Only those lines in the data below from the line containing "12: (455, 492)" through the line containing "44: (634, 537)", both included, should be restated word for word.

(Dataset entries)
--
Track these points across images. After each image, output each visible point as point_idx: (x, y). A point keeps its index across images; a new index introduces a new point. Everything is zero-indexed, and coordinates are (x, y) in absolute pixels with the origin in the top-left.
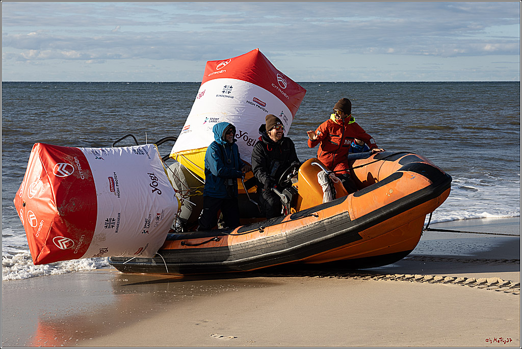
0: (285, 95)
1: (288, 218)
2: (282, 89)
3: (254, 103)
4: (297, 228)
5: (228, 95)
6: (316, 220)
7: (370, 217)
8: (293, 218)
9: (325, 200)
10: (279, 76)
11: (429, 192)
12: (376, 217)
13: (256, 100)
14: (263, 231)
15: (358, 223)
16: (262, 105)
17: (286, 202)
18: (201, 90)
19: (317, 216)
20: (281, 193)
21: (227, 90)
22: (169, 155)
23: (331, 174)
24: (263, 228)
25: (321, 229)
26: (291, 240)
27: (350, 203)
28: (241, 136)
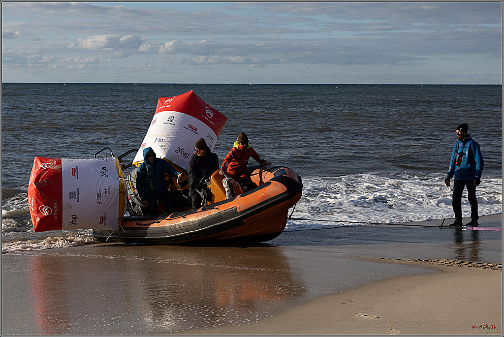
--
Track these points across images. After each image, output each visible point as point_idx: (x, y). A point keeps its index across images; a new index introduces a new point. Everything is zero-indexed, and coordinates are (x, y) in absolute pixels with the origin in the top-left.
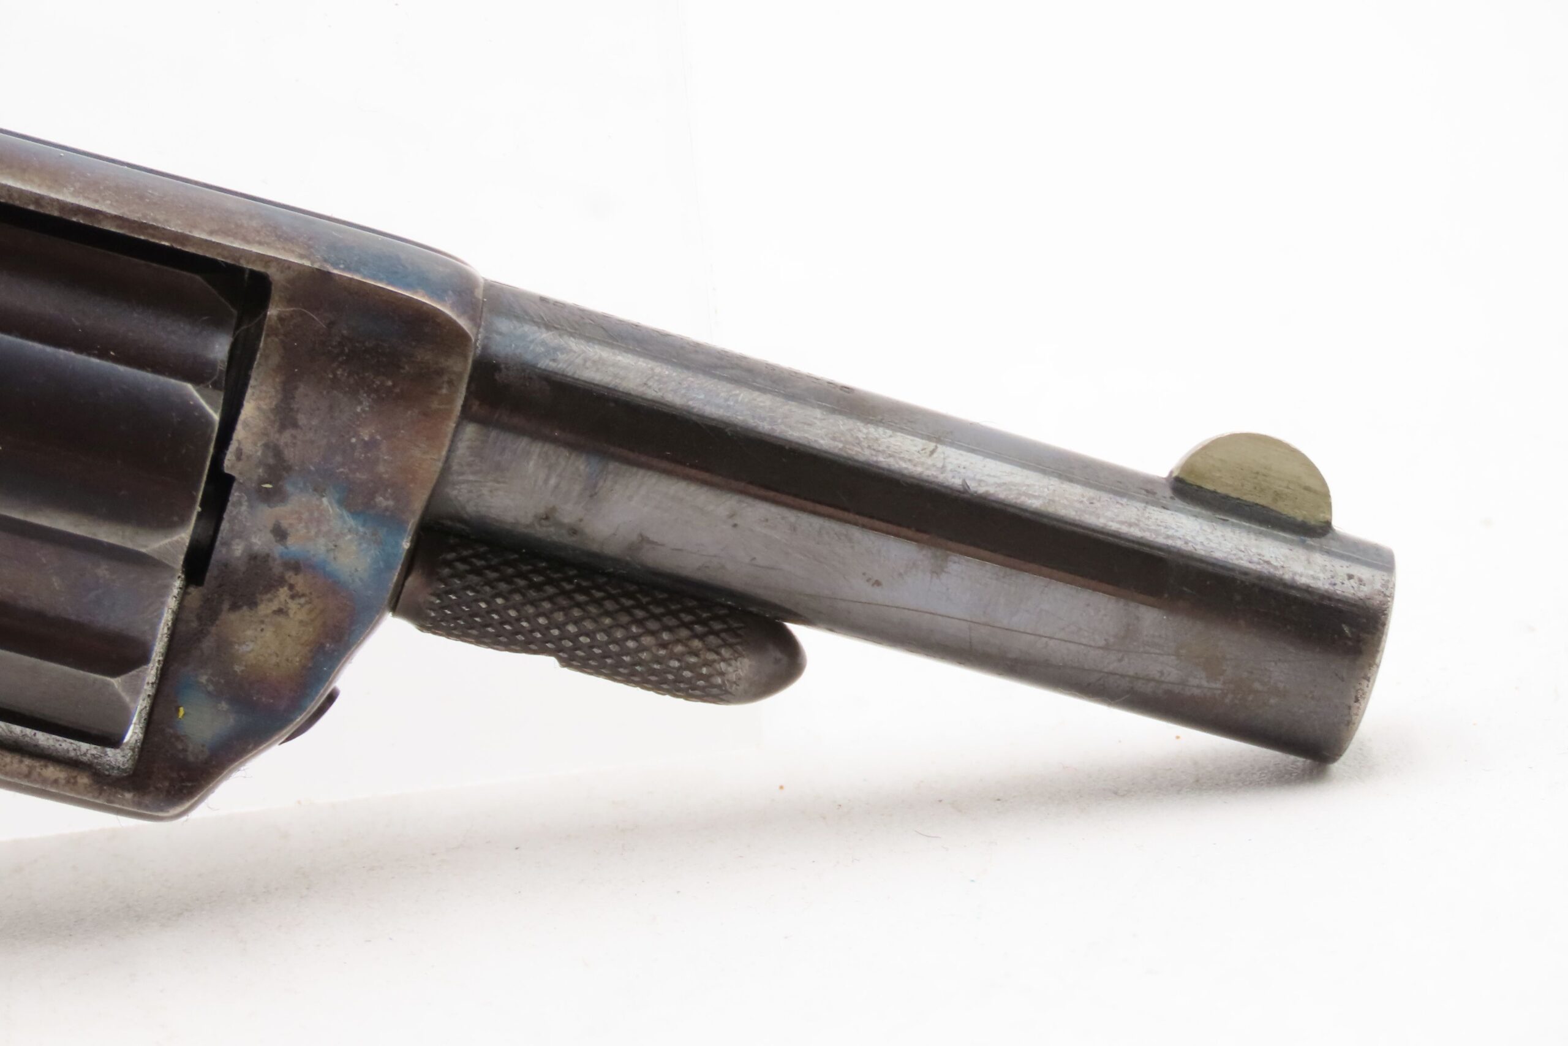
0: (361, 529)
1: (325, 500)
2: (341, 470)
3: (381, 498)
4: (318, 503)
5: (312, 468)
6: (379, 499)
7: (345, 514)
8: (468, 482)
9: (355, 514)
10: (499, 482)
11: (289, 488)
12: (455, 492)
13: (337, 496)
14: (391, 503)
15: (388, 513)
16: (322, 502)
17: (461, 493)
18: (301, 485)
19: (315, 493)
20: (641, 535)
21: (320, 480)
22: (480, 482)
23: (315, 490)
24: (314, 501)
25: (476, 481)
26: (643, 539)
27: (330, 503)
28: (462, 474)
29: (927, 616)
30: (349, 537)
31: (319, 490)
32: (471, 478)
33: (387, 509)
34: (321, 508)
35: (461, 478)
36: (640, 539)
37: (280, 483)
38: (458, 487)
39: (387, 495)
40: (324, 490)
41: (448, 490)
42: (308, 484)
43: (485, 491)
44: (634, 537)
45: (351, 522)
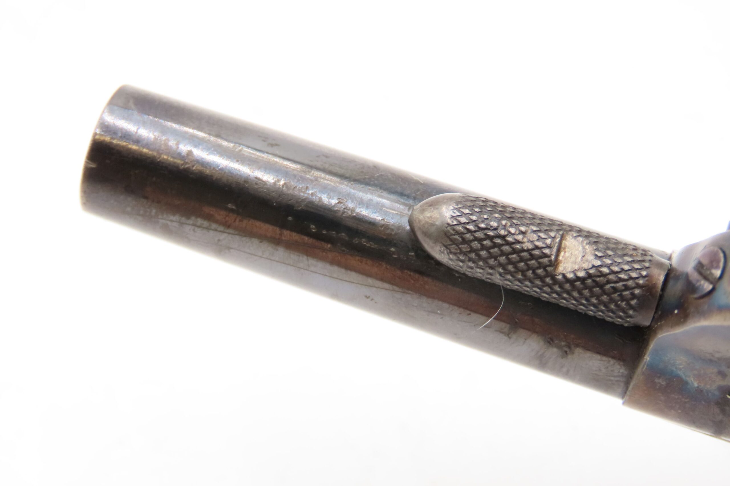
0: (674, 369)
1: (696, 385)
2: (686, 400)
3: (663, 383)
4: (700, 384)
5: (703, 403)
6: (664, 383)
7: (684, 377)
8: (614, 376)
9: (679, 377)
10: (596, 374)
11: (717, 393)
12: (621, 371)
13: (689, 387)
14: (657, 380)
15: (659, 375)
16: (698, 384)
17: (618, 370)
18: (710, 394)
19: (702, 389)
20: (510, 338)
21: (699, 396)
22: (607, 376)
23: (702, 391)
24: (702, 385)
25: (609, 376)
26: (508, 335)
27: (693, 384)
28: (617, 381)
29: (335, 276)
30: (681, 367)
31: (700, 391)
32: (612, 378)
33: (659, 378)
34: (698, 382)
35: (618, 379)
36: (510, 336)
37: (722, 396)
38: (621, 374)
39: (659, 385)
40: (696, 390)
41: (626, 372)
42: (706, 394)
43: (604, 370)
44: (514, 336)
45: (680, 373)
--
| Exercise response |
12: (455, 492)
13: (337, 496)
14: (391, 503)
15: (388, 513)
16: (322, 502)
17: (461, 493)
18: (301, 485)
19: (315, 493)
20: (641, 535)
21: (320, 480)
22: (480, 482)
23: (315, 490)
24: (314, 501)
25: (476, 481)
26: (643, 539)
27: (330, 503)
28: (462, 474)
29: (927, 616)
30: (349, 537)
31: (319, 490)
32: (471, 478)
33: (387, 509)
34: (321, 508)
35: (461, 478)
36: (640, 539)
37: (280, 483)
38: (458, 487)
39: (387, 495)
40: (324, 490)
41: (448, 490)
42: (308, 484)
43: (485, 491)
44: (634, 537)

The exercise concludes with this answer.